» WHAT YOU ARE ASKED TO DO
From the data that follows, print exactly the lines starting at the one containing "thumb cmc: (785, 987)" and ending at the one containing "middle mcp: (1123, 972)"; include both of them and nothing more.

___ SUPPLIED RECORDS ___

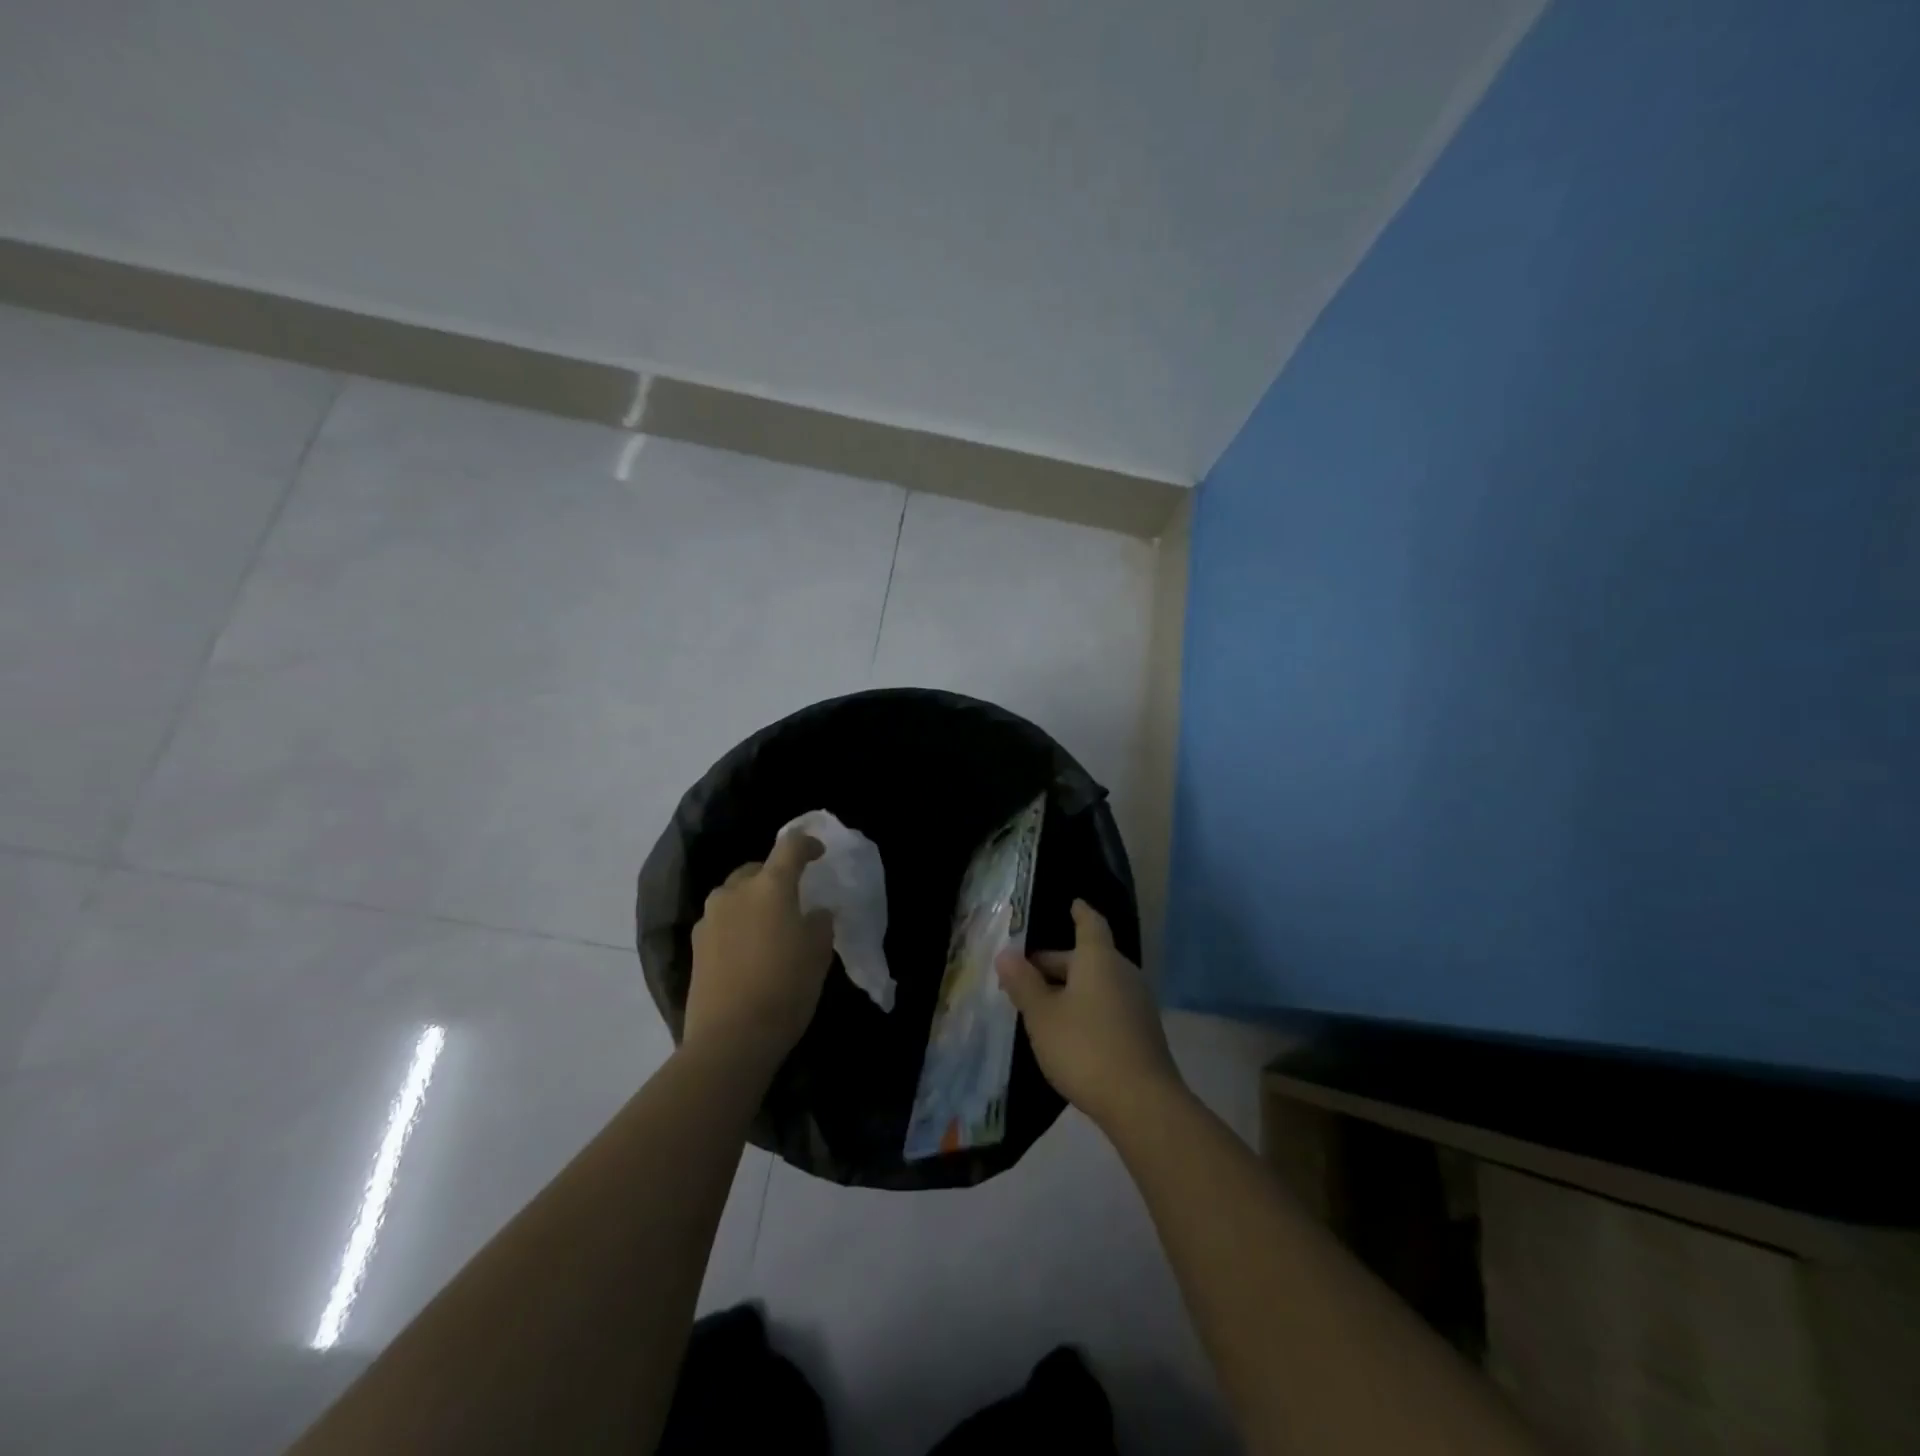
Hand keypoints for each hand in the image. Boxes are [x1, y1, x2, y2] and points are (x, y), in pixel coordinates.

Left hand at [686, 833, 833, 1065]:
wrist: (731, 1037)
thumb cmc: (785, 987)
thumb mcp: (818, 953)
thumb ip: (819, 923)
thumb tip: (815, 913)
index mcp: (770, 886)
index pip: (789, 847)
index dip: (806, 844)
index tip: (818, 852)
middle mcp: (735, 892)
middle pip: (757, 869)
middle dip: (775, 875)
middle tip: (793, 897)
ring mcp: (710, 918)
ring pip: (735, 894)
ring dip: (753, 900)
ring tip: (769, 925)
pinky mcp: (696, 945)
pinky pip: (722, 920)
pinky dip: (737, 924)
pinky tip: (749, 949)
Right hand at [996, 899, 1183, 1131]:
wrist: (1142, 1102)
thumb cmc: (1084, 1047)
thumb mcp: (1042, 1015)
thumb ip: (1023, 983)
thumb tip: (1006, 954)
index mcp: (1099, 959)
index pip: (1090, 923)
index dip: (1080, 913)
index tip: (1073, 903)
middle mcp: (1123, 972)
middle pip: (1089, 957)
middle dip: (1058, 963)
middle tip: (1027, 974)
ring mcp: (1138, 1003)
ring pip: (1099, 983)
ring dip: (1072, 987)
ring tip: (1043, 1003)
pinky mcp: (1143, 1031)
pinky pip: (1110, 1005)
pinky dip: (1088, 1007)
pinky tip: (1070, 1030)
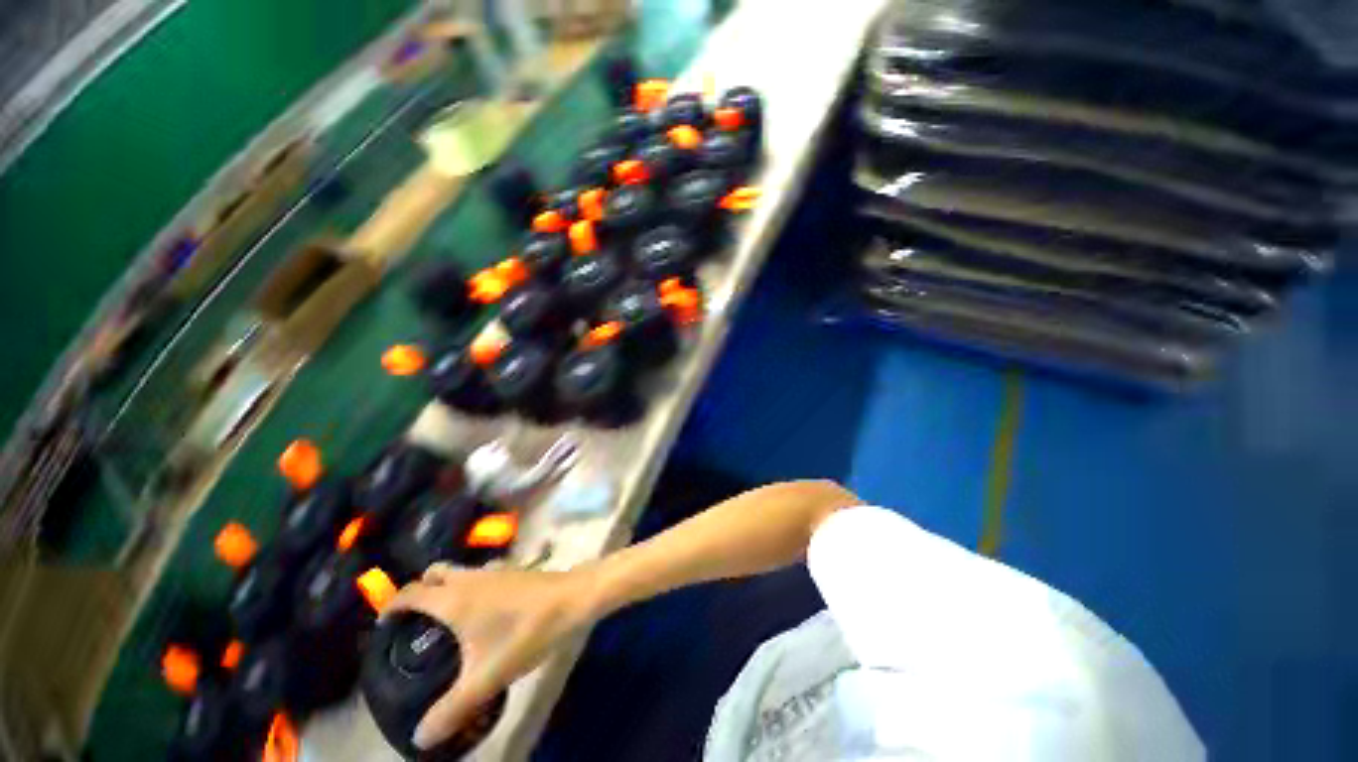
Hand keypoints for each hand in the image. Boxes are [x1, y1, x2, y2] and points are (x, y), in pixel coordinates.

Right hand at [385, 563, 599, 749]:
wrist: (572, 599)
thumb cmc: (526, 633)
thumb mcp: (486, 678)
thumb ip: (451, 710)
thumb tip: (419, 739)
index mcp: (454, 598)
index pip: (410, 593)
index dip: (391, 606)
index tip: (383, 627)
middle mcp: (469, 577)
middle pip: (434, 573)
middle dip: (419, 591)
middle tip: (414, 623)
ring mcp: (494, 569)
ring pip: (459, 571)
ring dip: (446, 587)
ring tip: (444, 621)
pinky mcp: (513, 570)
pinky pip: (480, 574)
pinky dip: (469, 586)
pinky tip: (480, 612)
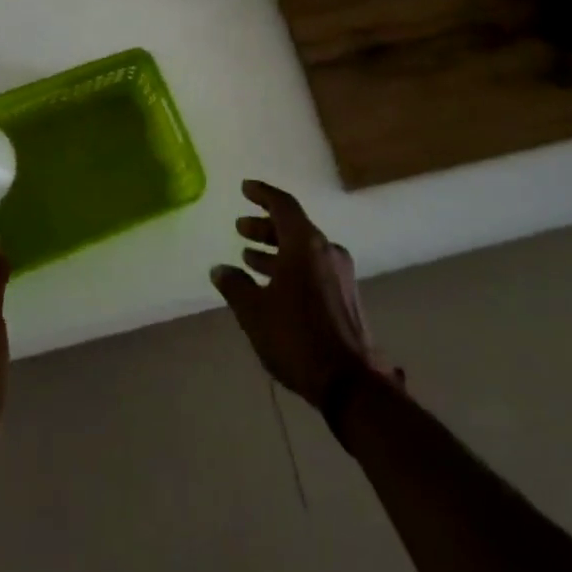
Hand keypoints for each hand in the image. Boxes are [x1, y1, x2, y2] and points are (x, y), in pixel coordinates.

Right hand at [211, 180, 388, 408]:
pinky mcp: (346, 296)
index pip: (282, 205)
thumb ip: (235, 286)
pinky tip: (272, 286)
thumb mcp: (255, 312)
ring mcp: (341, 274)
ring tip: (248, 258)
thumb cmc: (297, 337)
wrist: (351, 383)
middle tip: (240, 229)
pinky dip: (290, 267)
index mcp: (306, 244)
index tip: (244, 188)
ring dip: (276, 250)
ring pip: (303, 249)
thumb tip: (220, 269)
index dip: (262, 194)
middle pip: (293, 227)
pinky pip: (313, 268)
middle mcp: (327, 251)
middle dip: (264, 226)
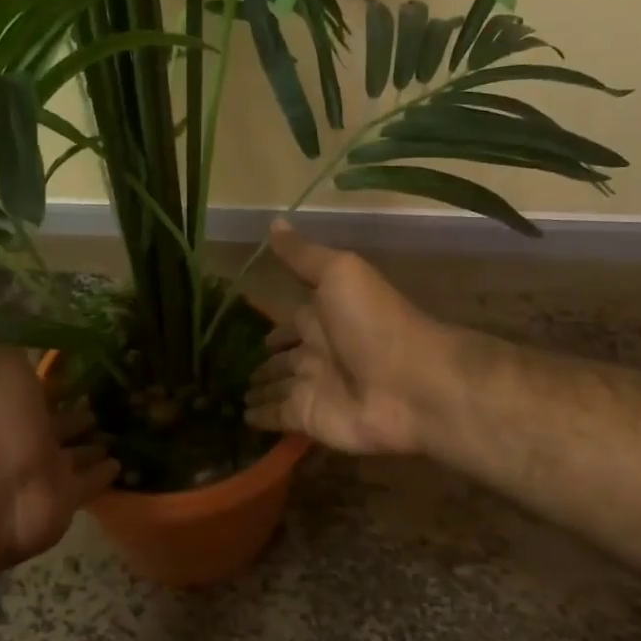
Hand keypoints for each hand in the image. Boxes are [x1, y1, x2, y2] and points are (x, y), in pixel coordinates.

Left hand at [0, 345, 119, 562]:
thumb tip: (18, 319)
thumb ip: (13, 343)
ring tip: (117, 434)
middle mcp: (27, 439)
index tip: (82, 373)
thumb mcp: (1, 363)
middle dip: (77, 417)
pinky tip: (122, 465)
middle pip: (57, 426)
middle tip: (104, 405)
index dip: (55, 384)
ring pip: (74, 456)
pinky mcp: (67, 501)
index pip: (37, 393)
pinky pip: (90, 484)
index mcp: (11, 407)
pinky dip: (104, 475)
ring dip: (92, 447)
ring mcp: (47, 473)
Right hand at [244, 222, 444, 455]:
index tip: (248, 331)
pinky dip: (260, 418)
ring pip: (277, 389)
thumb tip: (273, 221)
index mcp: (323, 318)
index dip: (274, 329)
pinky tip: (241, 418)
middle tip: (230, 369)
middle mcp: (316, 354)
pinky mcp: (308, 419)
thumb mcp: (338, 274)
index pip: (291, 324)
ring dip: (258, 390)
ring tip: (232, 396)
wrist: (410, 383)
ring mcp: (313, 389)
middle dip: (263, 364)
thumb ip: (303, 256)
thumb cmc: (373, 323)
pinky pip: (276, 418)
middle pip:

___

» SOLUTION TO THIS TASK
thumb cmc: (785, 987)
thumb mcp: (818, 953)
thumb ip: (819, 923)
thumb tip: (815, 913)
index mcp: (770, 886)
index pip: (789, 847)
index dip: (806, 844)
index tip: (818, 852)
middle mcp: (735, 892)
middle pip: (757, 869)
middle dip: (775, 875)
middle tip: (793, 897)
ring mcp: (710, 918)
ring pip: (735, 894)
ring dip: (753, 900)
ring tip: (769, 925)
pinky mcp: (696, 945)
pinky pip: (722, 920)
pinky dip: (737, 924)
pinky tip: (749, 949)
Right hand at [996, 899, 1183, 1131]:
wrist: (1142, 1102)
thumb cmc: (1084, 1047)
thumb mcp: (1042, 1015)
thumb ip: (1023, 983)
thumb tip: (1006, 954)
index mcp: (1099, 959)
index pip: (1090, 923)
index dip: (1080, 913)
index tip: (1073, 903)
middle mcp: (1123, 972)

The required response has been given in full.